Please take the records that follow and repeat exactly the lines starting with the line with "left ankle: (734, 719)" and going on through the line with "right elbow: (555, 351)".

(Source data)
# # #

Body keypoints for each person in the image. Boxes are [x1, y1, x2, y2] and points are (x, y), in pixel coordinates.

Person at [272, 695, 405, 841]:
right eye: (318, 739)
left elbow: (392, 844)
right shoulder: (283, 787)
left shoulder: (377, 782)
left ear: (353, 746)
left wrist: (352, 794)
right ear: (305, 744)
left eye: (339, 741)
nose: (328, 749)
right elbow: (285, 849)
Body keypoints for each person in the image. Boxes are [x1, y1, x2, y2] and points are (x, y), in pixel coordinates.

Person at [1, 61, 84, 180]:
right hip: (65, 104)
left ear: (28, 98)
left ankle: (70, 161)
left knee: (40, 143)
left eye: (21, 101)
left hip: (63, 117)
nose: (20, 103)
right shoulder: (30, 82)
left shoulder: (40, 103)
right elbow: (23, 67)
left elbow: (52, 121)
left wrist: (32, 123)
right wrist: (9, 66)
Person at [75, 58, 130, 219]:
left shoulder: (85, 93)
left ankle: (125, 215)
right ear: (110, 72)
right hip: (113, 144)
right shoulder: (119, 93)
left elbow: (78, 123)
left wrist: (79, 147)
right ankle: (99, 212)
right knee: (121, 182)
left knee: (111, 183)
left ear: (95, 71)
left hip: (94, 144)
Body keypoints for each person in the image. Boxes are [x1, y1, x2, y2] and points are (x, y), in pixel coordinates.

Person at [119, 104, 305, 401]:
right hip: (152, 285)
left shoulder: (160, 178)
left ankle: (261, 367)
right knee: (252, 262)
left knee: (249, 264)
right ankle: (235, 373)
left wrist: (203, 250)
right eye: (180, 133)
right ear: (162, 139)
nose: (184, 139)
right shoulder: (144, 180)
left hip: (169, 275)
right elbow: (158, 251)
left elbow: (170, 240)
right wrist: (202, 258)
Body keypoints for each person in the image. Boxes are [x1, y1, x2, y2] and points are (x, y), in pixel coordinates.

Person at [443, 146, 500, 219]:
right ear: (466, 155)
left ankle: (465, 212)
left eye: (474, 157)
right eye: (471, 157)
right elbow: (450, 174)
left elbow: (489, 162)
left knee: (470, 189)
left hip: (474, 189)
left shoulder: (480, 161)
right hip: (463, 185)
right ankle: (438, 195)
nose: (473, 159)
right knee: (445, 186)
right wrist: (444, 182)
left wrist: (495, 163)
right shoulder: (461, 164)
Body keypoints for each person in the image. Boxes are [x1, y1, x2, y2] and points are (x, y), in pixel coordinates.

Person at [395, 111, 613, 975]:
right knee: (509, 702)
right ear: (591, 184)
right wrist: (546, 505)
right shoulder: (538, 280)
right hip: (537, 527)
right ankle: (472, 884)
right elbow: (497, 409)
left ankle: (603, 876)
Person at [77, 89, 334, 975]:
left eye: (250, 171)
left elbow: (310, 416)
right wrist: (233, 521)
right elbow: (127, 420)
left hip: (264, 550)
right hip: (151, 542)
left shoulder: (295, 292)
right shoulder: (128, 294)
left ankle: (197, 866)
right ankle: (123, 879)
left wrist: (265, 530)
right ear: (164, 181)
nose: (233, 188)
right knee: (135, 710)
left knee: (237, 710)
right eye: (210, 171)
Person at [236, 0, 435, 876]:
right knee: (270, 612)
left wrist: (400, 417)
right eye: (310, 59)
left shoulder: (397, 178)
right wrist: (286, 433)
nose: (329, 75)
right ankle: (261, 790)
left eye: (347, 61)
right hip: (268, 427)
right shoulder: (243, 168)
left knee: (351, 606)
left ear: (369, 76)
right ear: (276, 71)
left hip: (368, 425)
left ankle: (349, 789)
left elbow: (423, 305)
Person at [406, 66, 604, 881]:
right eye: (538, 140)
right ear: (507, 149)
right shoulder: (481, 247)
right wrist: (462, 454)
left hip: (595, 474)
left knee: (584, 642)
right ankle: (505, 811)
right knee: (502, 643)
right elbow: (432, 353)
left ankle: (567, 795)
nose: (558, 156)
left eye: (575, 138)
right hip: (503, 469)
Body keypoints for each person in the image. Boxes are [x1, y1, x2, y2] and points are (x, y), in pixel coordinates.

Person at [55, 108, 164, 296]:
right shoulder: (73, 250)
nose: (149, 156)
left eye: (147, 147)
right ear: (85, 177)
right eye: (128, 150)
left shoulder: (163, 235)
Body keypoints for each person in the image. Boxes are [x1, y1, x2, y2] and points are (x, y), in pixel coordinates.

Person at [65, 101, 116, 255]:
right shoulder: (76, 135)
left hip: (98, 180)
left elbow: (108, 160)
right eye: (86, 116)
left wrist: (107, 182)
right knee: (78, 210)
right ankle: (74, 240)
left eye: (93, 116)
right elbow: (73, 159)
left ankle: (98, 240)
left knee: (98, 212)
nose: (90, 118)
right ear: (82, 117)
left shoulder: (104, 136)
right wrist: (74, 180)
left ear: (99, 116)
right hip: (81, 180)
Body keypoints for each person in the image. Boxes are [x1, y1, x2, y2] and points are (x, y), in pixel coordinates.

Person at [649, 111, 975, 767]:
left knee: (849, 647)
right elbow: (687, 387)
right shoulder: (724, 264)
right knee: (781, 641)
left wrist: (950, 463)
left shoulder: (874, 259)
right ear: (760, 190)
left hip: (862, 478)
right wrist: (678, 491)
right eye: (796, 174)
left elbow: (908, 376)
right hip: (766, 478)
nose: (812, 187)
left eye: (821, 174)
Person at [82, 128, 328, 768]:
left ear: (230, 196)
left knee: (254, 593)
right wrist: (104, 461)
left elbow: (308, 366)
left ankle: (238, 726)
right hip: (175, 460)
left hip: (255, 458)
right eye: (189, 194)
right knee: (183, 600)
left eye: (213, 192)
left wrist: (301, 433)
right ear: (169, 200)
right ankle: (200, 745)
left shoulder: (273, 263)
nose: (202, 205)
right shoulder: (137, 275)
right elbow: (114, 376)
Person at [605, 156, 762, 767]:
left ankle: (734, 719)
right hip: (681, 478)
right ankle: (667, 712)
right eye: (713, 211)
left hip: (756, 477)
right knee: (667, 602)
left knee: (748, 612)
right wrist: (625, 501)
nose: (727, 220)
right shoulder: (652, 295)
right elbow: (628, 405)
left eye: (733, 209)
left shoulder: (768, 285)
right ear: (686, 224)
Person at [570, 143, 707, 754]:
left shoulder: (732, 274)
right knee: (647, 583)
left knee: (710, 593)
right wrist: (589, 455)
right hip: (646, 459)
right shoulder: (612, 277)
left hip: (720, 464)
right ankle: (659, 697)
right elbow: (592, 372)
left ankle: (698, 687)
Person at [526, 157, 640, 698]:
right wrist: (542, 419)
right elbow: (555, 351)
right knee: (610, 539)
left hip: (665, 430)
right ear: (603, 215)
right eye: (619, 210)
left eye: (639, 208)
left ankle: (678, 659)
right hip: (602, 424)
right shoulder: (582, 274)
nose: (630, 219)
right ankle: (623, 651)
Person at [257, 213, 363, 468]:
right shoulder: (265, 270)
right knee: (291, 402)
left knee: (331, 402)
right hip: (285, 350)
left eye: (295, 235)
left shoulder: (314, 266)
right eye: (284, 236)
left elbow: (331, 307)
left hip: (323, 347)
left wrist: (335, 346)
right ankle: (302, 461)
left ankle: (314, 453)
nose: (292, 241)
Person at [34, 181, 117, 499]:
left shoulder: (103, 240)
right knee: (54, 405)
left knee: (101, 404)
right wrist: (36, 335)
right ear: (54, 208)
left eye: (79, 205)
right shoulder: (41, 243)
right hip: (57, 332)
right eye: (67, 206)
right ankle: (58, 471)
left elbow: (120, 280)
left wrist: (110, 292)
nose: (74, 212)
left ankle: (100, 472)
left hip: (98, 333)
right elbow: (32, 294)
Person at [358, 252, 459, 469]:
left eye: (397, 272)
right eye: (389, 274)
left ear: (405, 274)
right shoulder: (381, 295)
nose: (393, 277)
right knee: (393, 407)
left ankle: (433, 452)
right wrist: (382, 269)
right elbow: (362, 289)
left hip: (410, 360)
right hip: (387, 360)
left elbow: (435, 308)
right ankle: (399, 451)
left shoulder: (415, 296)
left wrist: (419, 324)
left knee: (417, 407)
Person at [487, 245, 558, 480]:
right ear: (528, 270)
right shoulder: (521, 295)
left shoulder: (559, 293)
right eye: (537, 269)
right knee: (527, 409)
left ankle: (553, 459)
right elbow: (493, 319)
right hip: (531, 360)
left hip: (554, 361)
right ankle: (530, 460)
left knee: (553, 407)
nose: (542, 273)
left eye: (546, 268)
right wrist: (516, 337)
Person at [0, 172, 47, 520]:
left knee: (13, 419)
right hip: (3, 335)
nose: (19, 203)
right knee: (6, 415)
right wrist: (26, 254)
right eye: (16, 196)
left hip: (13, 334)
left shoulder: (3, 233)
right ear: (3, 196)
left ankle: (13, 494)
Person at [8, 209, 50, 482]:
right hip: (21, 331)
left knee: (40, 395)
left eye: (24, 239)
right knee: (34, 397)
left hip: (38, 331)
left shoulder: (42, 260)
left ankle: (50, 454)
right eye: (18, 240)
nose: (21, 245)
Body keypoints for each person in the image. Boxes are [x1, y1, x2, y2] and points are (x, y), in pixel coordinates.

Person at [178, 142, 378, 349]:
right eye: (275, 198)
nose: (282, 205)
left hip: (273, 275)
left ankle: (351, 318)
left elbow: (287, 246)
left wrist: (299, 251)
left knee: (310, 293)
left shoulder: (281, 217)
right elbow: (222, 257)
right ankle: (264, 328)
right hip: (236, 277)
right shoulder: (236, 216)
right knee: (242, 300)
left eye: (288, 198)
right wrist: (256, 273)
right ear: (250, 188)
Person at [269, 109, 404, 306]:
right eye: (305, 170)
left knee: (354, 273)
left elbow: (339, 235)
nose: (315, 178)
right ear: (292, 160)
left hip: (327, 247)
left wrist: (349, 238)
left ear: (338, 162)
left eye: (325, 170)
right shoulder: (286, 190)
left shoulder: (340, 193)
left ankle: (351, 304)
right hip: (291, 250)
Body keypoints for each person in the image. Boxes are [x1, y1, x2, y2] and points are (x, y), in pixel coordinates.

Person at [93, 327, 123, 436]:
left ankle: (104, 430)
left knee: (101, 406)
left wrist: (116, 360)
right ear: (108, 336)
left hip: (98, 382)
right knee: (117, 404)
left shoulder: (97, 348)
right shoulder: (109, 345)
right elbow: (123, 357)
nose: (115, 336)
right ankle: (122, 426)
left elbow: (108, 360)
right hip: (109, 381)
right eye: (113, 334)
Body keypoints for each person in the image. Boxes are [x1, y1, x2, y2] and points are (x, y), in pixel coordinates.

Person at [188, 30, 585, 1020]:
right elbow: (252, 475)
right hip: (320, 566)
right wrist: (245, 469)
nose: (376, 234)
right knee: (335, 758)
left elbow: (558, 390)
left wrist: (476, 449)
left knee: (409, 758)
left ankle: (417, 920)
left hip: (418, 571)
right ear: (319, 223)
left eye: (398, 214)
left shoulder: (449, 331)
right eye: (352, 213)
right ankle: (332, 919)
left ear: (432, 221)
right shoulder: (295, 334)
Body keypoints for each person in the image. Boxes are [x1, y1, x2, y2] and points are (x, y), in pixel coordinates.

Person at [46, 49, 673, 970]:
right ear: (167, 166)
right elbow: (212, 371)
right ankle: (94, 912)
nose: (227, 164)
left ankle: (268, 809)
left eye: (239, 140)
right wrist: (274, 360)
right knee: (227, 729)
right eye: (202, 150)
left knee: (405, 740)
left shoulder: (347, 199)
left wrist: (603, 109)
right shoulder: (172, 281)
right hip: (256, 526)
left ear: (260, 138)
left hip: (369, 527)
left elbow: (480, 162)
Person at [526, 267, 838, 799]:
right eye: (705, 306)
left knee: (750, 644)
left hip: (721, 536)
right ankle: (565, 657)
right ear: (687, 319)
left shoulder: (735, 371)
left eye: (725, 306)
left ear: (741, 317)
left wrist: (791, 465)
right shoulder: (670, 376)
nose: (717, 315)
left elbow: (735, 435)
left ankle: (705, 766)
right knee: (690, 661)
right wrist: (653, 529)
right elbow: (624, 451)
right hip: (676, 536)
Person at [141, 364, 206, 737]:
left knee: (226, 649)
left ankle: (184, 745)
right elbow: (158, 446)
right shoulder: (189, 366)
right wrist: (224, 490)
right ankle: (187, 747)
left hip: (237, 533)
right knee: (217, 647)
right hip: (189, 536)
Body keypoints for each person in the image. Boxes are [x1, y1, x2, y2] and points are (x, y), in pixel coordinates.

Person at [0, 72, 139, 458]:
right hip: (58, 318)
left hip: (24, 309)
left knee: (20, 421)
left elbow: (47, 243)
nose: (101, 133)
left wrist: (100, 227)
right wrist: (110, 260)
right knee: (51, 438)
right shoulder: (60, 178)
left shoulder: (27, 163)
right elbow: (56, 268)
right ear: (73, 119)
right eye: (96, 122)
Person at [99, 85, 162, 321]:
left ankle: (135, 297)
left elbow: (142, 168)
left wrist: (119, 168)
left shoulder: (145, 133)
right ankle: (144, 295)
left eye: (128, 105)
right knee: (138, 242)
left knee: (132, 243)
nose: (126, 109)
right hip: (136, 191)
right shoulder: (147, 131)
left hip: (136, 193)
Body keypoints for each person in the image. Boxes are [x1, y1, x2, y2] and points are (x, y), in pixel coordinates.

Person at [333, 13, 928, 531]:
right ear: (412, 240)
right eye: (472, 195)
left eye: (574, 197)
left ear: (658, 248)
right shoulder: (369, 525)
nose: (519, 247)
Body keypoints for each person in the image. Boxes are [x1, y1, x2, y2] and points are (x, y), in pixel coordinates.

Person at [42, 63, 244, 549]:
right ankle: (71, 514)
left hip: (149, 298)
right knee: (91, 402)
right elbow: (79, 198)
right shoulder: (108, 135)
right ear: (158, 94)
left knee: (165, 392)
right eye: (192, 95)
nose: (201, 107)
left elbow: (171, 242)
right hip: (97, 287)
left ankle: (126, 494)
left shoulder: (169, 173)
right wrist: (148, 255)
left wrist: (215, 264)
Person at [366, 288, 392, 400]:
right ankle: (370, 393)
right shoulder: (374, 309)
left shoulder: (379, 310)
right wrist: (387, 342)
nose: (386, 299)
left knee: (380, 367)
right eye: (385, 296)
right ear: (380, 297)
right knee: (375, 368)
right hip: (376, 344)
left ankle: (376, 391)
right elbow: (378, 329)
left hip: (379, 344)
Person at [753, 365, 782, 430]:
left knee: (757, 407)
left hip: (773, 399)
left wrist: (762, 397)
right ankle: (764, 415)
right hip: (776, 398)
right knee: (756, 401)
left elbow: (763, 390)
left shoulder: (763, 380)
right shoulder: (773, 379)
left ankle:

# # #

▸ **Answer box**:
left ankle: (734, 719)
right hip: (681, 478)
right ankle: (667, 712)
right eye: (713, 211)
left hip: (756, 477)
right knee: (667, 602)
left knee: (748, 612)
right wrist: (625, 501)
nose: (727, 220)
right shoulder: (652, 295)
right elbow: (628, 405)
left eye: (733, 209)
left shoulder: (768, 285)
right ear: (686, 224)
Person at [570, 143, 707, 754]:
left shoulder: (732, 274)
right knee: (647, 583)
left knee: (710, 593)
right wrist: (589, 455)
right hip: (646, 459)
right shoulder: (612, 277)
left hip: (720, 464)
right ankle: (659, 697)
right elbow: (592, 372)
left ankle: (698, 687)
Person at [526, 157, 640, 698]:
right wrist: (542, 419)
right elbow: (555, 351)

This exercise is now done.